Daniel-Martial Henry explique que « les instigateurs du Référendum, Pierre Mesmer en tête puisqu’il était premier ministre jusqu’en mai 1974 avec Alain Poher comme Président pendant la transition entre le décès de Pompidou et l’élection de Giscard, vont s’appuyer sur une loi de 1962 qui « crée l’autonomie interne des peuples des Comores ».
C’est cet article qui va permettre ce décompte des voix par île ». Giscard est élu, il faut convaincre des principes du référendum ; Alain Poher président du sénat est à la manœuvre, le sénateur Marcel Henry représente Mayotte au Palais du Luxembourg, les sénateurs vont réussir à obtenir cette spécificité. Le référendum a lieu le 23 décembre 1974, 96% des voix en faveur de l’indépendance sur l’ensemble des 4 îles mais à Mayotte on vote majoritairement pour refuser cette indépendance. Le contexte géopolitique particulier (choc pétrolier), les aspirations répétées de Mayotte, l’idéologie centriste vont ainsi conduire au second référendum du 8 décembre 1976 qui séparera Mayotte des Comores. Les 3 îles d’Anjouan, Mohéli et la Grande Comore accèderont à l’indépendance tant réclamée, Mayotte restera française comme elle le souhaitait. La marche arrière est cassée.
L’idéologie centriste continuera à forger le destin de Mayotte, c’est Giscard qui organisera l’administration mahoraise : le Conseil Général est créé en 1976, le premier préfet est nommé par Giscard, les services administratifs se mettent en place à Mayotte. Avant cette date, tout était centralisé à Moroni.
Le combat pour la départementalisation peut commencer
Les responsables politiques de l’époque vont naturellement se rassembler dans le MPM (Mouvement Pour Mayotte) parti centriste par cœur puis par conviction. Les responsables politiques qui seront élus au plan national adhéreront naturellement à l’UDF le parti de Giscard.
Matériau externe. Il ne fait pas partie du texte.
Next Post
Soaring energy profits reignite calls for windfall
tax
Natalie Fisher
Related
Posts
Daniel zaidani explique à cet effet : « Nous sommes au MDM les héritiers de Giscard ».
1981 arrive et rappelle que rien n’est encore joué, François Mitterrand est élu Président de la République à la faveur de la trahison de Jacques Chirac face à Giscard. Cette période pour Mayotte n’est pas la meilleure pour son combat pour la départementalisation. Le Président Douchina explique « qu’en 1978 le programme commun de la gauche montre très clairement la pensée politique des socialistes vis-à-vis des outre-mer qu’ils considèrent comme chers, ils souhaitent que la France se débarrasse des outre-mer et soldent la page de la décolonisation ». Daniel-Martial Henry complète et explique que « dans les familles régnaient une grande inquiétude, il se disait que la France allait partir de Mayotte à cause de l’élection de Mitterrand ». Mayotte se cherche d’autres alliés… mais le cœur reste au centre et à droite, le combat se poursuit jusqu’à Nicolas Sarkozy ….
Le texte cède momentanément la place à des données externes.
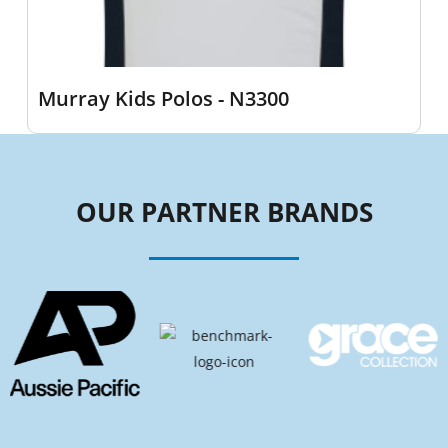
Murray Kids Polos - N3300
OUR PARTNER BRANDS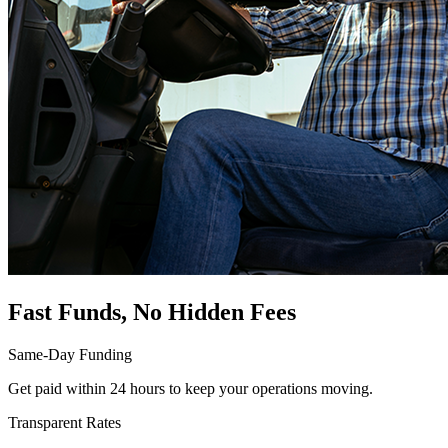
Fast Funds, No Hidden Fees
Same-Day Funding
Get paid within 24 hours to keep your operations moving.
Transparent Rates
Et si Giscard avait eu un second mandat ?
Reste à savoir maintenant si le destin de la France et de Mayotte aurait été différent si Giscard avait obtenu un second mandat ? Nombreux sont ceux à affirmer que Giscard a transfiguré la France : IVG, majorité à 18 ans, nucléaire, décentralisation… Sa mésentente avec Chirac et la perte des voix du RPR à la présidentielle de 1981 lui auront couté un second mandat. Le libéralisme de Giscard dans un contexte économique inédit depuis l’après-guerre suite aux deux chocs pétroliers a permis à Chirac de faire entendre une voix dissonante, il prône une politique plus sociale… La majorité est divisée, le contexte n’est pas favorable, la gauche l’emporte contre toute attente.
Le décès du Président Giscard d’Estaing permet de rappeler à quelques mois des 10 ans de l’accession de Mayotte au statut de département, que le choix de Mayotte de rester française était le combat de toute une génération, un clin d’œil, une invitation à méditer sur cette page de notre histoire au moment où le Ministre des Outre-mer Sébastien Lecornu invite Mayotte à faire un premier bilan de cette départementalisation.